Posted: Fri, 01 Nov 2019
Faith schools drop dramatically in league tables when fairer indicators of pupils' background are taken into account, a study by University of Bristol academics has found.
The study, published by the think tank the Northern Powerhouse Partnership, found that faith schools' scores fall "substantially" once educational advantage is taken into account.
Faith schools tend to gain high average scores under Progress 8, an official measure which the Department for Education uses to hold schools to account.
But the study found that Progress 8 punishes schools for teaching high proportions of pupils from disadvantaged backgrounds.

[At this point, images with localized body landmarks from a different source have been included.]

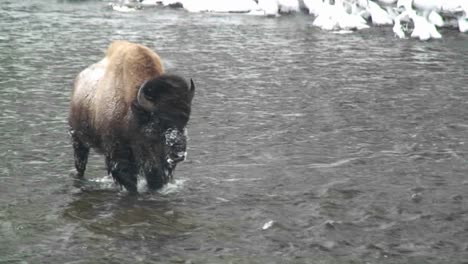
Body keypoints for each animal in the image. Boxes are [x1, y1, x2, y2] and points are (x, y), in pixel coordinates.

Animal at [68, 40, 195, 193]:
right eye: (158, 122)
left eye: (185, 120)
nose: (178, 154)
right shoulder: (119, 155)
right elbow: (129, 182)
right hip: (78, 140)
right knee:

The study proposes a different measure of school performance, called the Fair Secondary School Index. A fifth of schools saw their national league table position change by over 500 places in this index, in comparison to the Progress 8 measure.
In response to the study, No More Faith Schools campaigner Alastair Lichten said: "Proponents of faith schools often argue that a religious school ethos leads to better academic results. But this is just the latest evidence to expose that myth.
"Where faith schools appear to do better than other schools, it's often the result of social selection – a process which harms opportunities for disadvantaged pupils and undermines social cohesion.
"Once the myth of faith schools' academic prowess is exposed, it becomes even harder to justify segregating children by religious background or pushing religious worldviews on them."